Monitor your available memory (memAvailable)

ProTop includes an alertable metric named memAvailable, representing the remaining memory on the server. If you face memory issues (i.e., OOM), create alert definitions like those below to alert you to unexpected memory consumption.

First, add the "OSInfo" data collector name to the ptInitDC variable in your main etc/pt3agent.*.cfg file.  It contains the logic that gathers the memAvailable server metric.

Next, edit your related etc/alert.*.cfg and add lines similar to these:

memAvailable num < 5 "2:2"  "hourly" "&1 &2 &3" alert       # 30%
memAvailable num < 4 "2:2"  "hourly" "&1 &2 &3" alarm # 25%
memAvailable num < 3 "2:2"  "hourly" "&1 &2 &3" page # 20%

Given 16 GB on the system above, you will get an alert at less than 5 GB memAvailable, an alarm when < 4 GB is available, and a page when available memory drops below 20%.

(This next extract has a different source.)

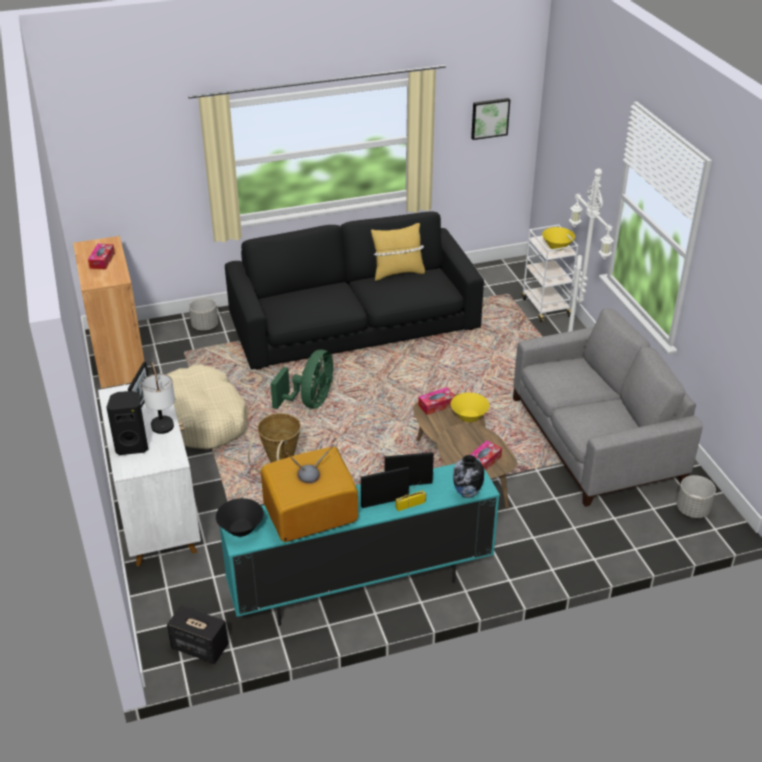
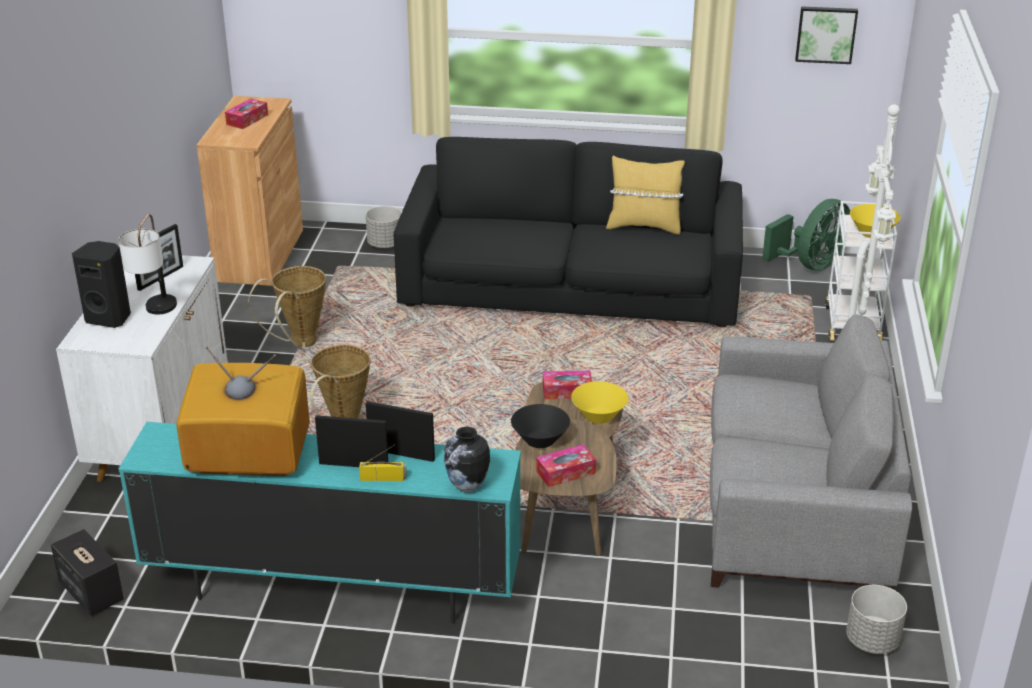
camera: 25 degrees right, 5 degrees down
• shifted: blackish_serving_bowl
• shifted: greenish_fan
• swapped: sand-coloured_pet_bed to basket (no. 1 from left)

When you get any memAvailable alert, check your dirtymem.sh reports to see which processes consume the most memory and determine if it is expected. If not, take steps to mitigate the memory consumption in the short term by restarting the process (assuming it's not the database).

It is common to regularly recycle specific processes (hourly, daily) while your dev team (or vendor) works on resolving the memory issue in their code.